My contemporary Andrew Sullivan reviewed How to Survive a Plague for the New York Times. Sullivan observes that France’s “granular” account “feels so real to someone who witnessed it that I had to put this volume down and catch my breath”:

Here again are the manifestations of terror: the purple cancerous lesions of Kaposi’s sarcoma, fatal when they migrated to your lungs; toxoplasmosis — a brain disease that turned 20-somethings into end-stage Alzheimer’s patients; pneumocystis carinii, which flooded your lungs until you drowned; cytomegalovirus, which led to blindness, so that young men in AIDS wards were “hugging walls and scraping the air to find their nurses”; molluscum contagiosum, covering the body in “small, barnacle-like papules” that oozed pus; peripheral neuropathy, with which a mere brush of a sheet against your skin felt like an electric shock; and cryptosporidiosis, a parasite that took over people’s gastrointestinal tract, slowly starving them to death. It’s been over a decade since those Latin nouns were household words in gay life, and reading them still traumatizes.

Ultimately, however, How to Survive a Plague is an epic, not a tragedy. Here’s how Sullivan concludes his review:

What lingers in France’s book is the toll that memory took and still takes. These young men both witnessed their friends and lovers dying excruciating deaths, knew that they were next and yet carried on…. This is the first and best history of this courage, and a reminder that if gay life and culture flourish for a thousand years, people will still say, “This was their finest hour.”


France's detailed account of the ACT UP era concludes in 1996, at the community meeting in New York where doctors and scientists described patients’ astonishing response to the new combination therapy. That same week I attended the Chicago version of this meeting.

This is France’s description:

             When the room emptied out, I found myself standing in the sun-creased lobby watching the men in the audience exchanging hugs and tears. I noticed how incongruously young everyone looked. Most were, like me, not yet middle aged. I was thirty-five years old. I’d lived my entire adult life in the eye of unrelenting death. We all had. The feeling of relief overwhelmed me….  It was not over. It would never be over. But it was over.

I was thirty-one years old.


In an epilogue to How to Survive a Plague, France returns to Spencer Cox’s 2013 memorial service. He reveals what subsequently happened to the band of brothers at the center of the book’s narrative – my near-contemporaries and fellow survivors from the trenches. Some moved on to new types of activism. Others retired to the country. Many descended into substance abuse and depression. Some of us had kids. One guy my age got busted for falsely claiming to be HIV-positive all along – he just wanted to be part of something important.

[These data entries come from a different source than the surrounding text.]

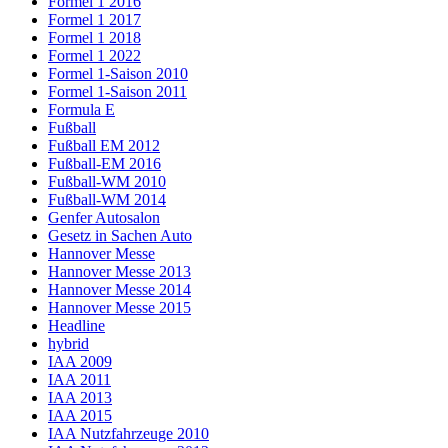
Formel 1 2016
Formel 1 2017
Formel 1 2018
Formel 1 2022
Formel 1-Saison 2010
Formel 1-Saison 2011
Formula E
Fußball
Fußball EM 2012
Fußball-EM 2016
Fußball-WM 2010
Fußball-WM 2014
Genfer Autosalon
Gesetz in Sachen Auto
Hannover Messe
Hannover Messe 2013
Hannover Messe 2014
Hannover Messe 2015
Headline
hybrid
IAA 2009
IAA 2011
IAA 2013
IAA 2015
IAA Nutzfahrzeuge 2010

Spencer Cox himself choose to go off his meds and die. According to France, in his final months Cox “spoke out forcefully about the depression and PTSD that the surviving generation of gay men from the plague years often suffered from, regardless of HIV status. While many of us, through luck or circumstances, have landed on our feet, all of us, in some way, have unprocessed grief, or guilt, or an overwhelming sense of abandonment.”

That’s what happens when you survive a plague.